Infection Risk and Prophylaxis Strategies
Infectious complications emerged as a significant concern, with 40% of patients developing infections of any grade and 26% experiencing grade 3 or higher infections. The median time to first infectious event was 60 days, with bacterial infections being most common (48%), followed by viral (45%) and fungal infections (6.7%).
A critical finding was the protective effect of primary intravenous immunoglobulin (IVIG) prophylaxis. Patients receiving IVIG supplementation showed significantly lower infection rates, with a relative risk reduction of approximately 70%. The cumulative incidence of grade 3 or higher infections at 6 months was 17% in IVIG recipients compared to 43% in those without prophylaxis.
"Primary IVIG prophylaxis was employed in 46 patients and resulted in a statistically significant reduction in the cumulative incidence of ≥ grade 3 infection," the researchers reported.
Comparative Analysis Across BCMA Therapies
A separate analysis of FDA Adverse Event Reporting System data spanning 1,803 cases across three BCMA-targeted therapies provided additional context. This study examined idecabtagene vicleucel (ide-cel), ciltacabtagene autoleucel (cilta-cel), and teclistamab, revealing distinct toxicity profiles.
Teclistamab demonstrated the highest rates of life-threatening events (11.3%) and death (22.1%) among the three therapies. The analysis showed teclistamab had the highest odds ratio for non-relapse mortality (1.72), with infections being the predominant cause of fatal events.

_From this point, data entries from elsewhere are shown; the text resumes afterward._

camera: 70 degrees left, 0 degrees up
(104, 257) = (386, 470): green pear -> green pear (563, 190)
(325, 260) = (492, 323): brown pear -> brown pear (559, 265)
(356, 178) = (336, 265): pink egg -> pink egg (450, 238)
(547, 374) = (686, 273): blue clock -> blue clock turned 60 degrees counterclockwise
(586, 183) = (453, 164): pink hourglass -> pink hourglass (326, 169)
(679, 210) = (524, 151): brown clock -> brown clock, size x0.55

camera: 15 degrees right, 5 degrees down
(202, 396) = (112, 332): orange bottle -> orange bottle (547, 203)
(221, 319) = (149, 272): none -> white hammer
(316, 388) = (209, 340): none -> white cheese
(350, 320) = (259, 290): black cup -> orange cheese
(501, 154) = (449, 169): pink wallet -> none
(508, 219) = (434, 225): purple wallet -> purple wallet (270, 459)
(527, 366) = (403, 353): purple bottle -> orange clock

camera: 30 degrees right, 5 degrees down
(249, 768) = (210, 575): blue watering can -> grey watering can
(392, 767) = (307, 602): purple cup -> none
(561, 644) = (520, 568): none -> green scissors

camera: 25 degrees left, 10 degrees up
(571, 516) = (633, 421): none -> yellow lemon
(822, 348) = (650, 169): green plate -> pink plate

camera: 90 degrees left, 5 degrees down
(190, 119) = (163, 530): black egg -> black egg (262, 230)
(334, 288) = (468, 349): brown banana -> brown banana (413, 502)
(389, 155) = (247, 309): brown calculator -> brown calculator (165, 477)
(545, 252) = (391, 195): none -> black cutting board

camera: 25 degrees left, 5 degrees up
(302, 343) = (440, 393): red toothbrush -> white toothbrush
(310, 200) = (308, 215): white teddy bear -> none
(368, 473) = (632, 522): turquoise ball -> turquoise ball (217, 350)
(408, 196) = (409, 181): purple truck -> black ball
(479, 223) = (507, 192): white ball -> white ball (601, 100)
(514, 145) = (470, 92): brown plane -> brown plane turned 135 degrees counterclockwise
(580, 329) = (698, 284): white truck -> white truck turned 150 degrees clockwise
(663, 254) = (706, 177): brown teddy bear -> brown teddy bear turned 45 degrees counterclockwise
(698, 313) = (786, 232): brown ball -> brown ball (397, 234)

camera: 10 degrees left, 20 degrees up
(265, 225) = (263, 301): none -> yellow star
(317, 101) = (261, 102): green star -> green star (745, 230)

In contrast, CAR-T therapies showed higher rates of CRS and neurotoxicity. Ide-cel exhibited the highest reporting odds ratio for CRS (1.8) and non-ICANS neurotoxicity (2.19), while cilta-cel was associated with specific neurological complications including Bell's palsy and Parkinsonism.
Clinical Implications and Future Directions
The real-world data suggests that while teclistamab maintains its therapeutic efficacy in routine practice, careful attention to toxicity management is essential. The higher rates of severe CRS and ICANS in real-world settings likely reflect treatment of patients with higher disease burden who may have been excluded from clinical trials.
The study's findings support the implementation of comprehensive infection prophylaxis strategies, particularly primary IVIG supplementation. All three cases of Pneumocystis jirovecii pneumonia occurred in patients without prophylaxis, reinforcing the need for routine preventive measures.
The research also highlighted the potential for teclistamab treatment following BCMA CAR-T therapy failure, with prior BCMA exposure not significantly impacting response rates. This finding is particularly relevant given the expanding landscape of BCMA-targeted therapies and the need for effective sequencing strategies.
Treatment Considerations
The data emphasize the importance of patient selection and monitoring strategies in real-world practice. While 94% of patients had progressive disease at treatment initiation, reflecting the urgent need for effective therapy, this high disease burden likely contributed to increased toxicity rates.
The study's diverse patient population, including 39% racial and ethnic minorities, provides valuable insights into teclistamab's performance across different demographic groups. The inclusion of patients with comorbidities typically excluded from clinical trials offers a more comprehensive understanding of the therapy's real-world applicability.
These findings collectively suggest that while teclistamab represents a valuable addition to the multiple myeloma treatment armamentarium, successful implementation requires careful attention to supportive care measures, particularly infection prophylaxis and toxicity monitoring strategies tailored to real-world patient populations.